Should I exercise by myself or sign up for a class? If the treadmill isn’t quite your thing? There’s probably an entire timetable full of fitness classes you can take part in. Group fitness classes are great for people who enjoy company or need accountability; others prefer exercising alone.

How hard should I exercise? 
Each person has its own limits and what is easy for one person might be difficult for another, regardless of age. You should match your activity to your own needs and abilities. Start from where you are and build up from there. Listen to your body. During moderate activity, for instance, you can sense that you are pushing yourself but that you aren’t near your limit. As you become more fit, gradually make your activities more difficult.

I get tired very fast. What is the best physical activity for me? Once you start exercising, you’re likely to have more energy than before. As you do more, you also may notice that you can do things more easily, faster, and for longer than before. Regular, moderate physical activity can help reduce fatigue and even help you manage stress.
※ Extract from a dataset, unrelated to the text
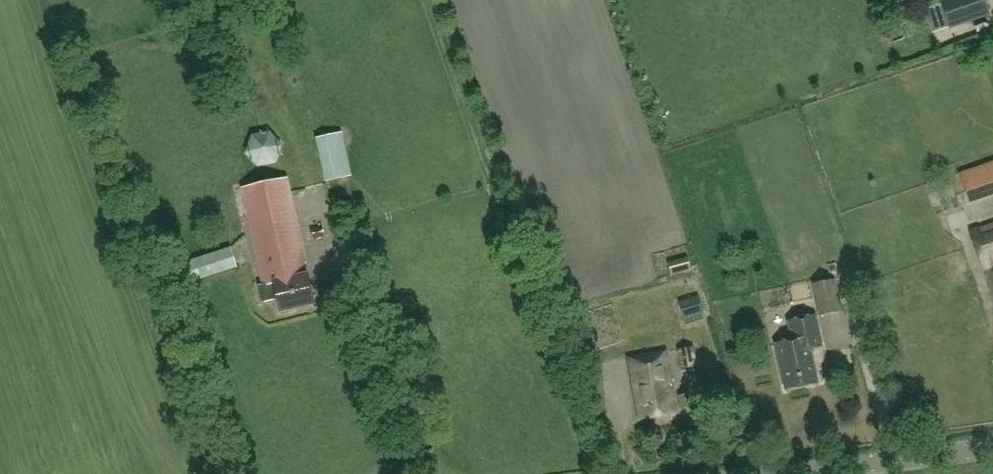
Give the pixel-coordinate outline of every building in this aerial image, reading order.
[(950,29),(990,15),(985,0),(946,0),(941,2),(950,29)] [(281,146),(269,133),(252,137),(246,153),(257,166),(275,163),(281,146)] [(316,139),(325,183),(351,177),(342,133),(316,139)] [(970,205),(992,196),(992,166),(960,179),(970,205)] [(241,190),(260,274),(263,286),(258,287),(262,304),(277,301),(280,313),(314,305),(308,276),(303,277),(301,265),(305,264),(286,180),(241,190)] [(982,270),(992,266),(992,225),(970,234),(982,270)] [(323,230),(311,232),(313,241),(325,238),(323,230)] [(229,250),(183,264),(189,283),(235,269),(229,250)] [(836,280),(812,285),(818,317),(842,312),(836,280)] [(698,299),(679,303),(683,319),(702,314),(698,299)] [(825,321),(834,353),(860,346),(852,313),(825,321)] [(790,341),(774,344),(784,392),(819,384),(811,351),(823,348),(817,316),(787,322),(790,341)] [(693,348),(677,351),(681,371),(697,368),(693,348)] [(665,353),(628,359),(639,421),(676,415),(665,353)] [(688,396),(678,397),(679,410),(689,409),(688,396)]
Is strength-training a good idea at my age? Strength training later in life has many benefits. As men and women age, their muscle fibers shrink in number and in size, contributing to a loss of strength, balance, and coordination. Older adults who undergo a structured strength-training program have shown to regain lost muscle mass, increase their strength, metabolism, bone density and balance and improve their quality of life.

Am I too old to exercise? You are never too old to exercise! Physical activity has been shown to be of benefit for individuals of all ages including persons as old as ninety and one hundred years of age. You can find a physical activity program that you will enjoy, that will make you feel better, and that will increase your quality of life. No matter what your age, you can find activities that meet your fitness level and needs.